Since she was not from a business background, Ahmad had to learn a lot. She had devoted all her time to her startup, so she had to make the company a for-profit firm by charging a small fee from the restaurant or others who wanted to donate their food. In fact, the donors get the enhanced tax deduction of up to 15% of its fair market value. So they are also a profit. At the delivery, the donor gets full receipt and pictures as proof. The app includes a testimonial from the receivers like non-profits, as well as data analytics service too.

The delivery guys on Copia are mostly homeless people. There are eight permanent employees at the company, and around 200 people have been delivering the food as a part-time delivery person. The platform is responsible for recovering 900,000 pounds of food and feeding up to 2 million people a year. During the Superbowl event in San Francisco in 2016, the company fed 24000 people in two days.

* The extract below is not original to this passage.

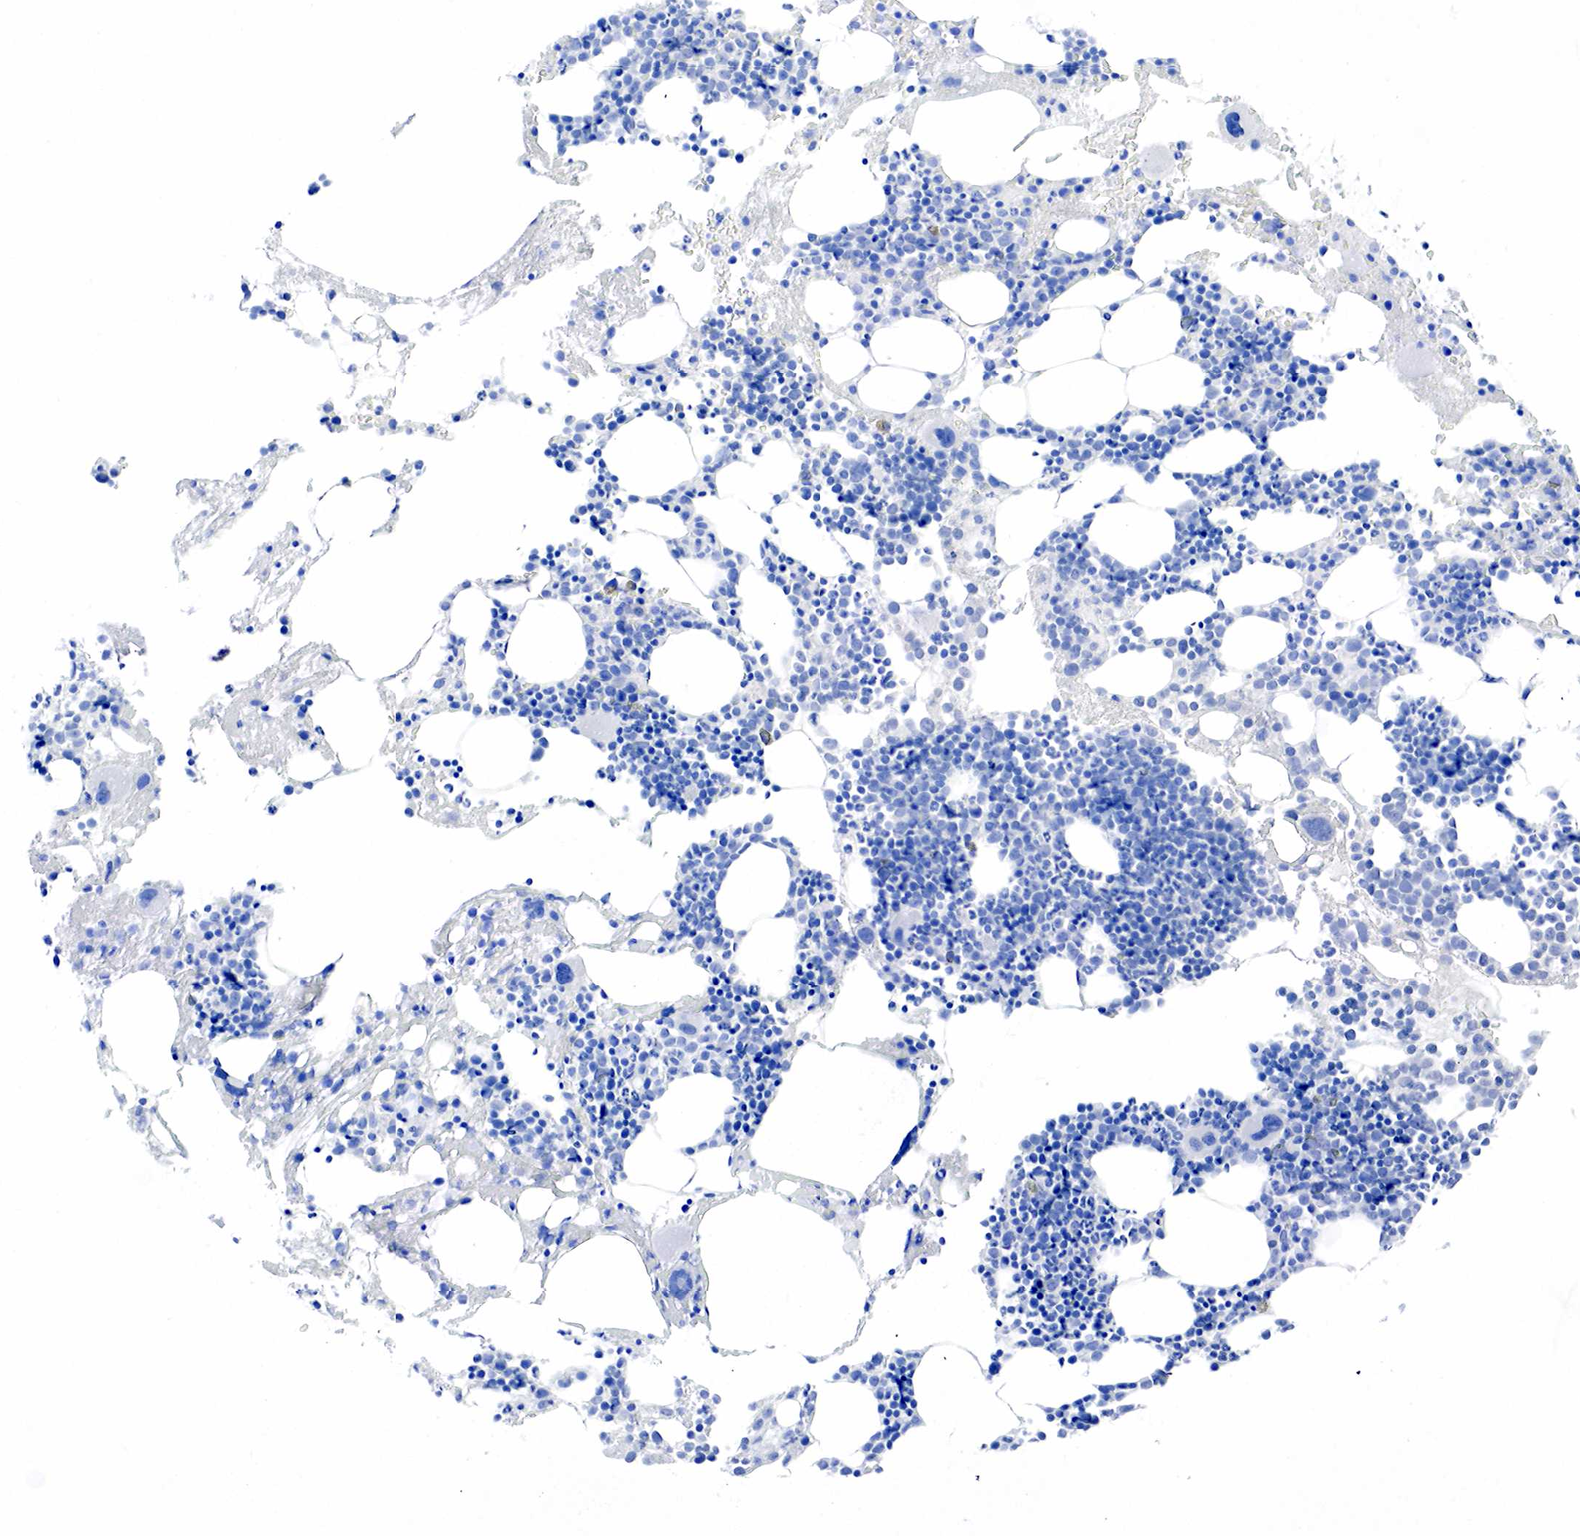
{"staining": {"intensity": "weak", "quantity": "<25%", "location": "cytoplasmic/membranous"}, "tissue": "bone marrow", "cell_type": "Hematopoietic cells", "image_type": "normal", "snomed": [{"axis": "morphology", "description": "Normal tissue, NOS"}, {"axis": "topography", "description": "Bone marrow"}], "caption": "Immunohistochemical staining of benign bone marrow reveals no significant expression in hematopoietic cells.", "gene": "KRT18", "patient": {"sex": "male", "age": 75}}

In 2016, at the Women in the World Salon in Los Angeles, Toyota named Ahamd one of the company’s “Mothers of Invention” and awarded her a $50,000 grant to fuel the startup.

Komal Ahmad is happy how the company has grown in the past three years and want to include clothing, medicine and blanket supply into the service shortly. She also wants to expand the service in major cities of the U.S., and later, to the other parts of the world. According to some reports, the German and Austrian governments also contacted Ahmad in the same regard.

The inspiring startup story of Ahmad gives us hope for humanity and another example of how technology can help one change things in a better way.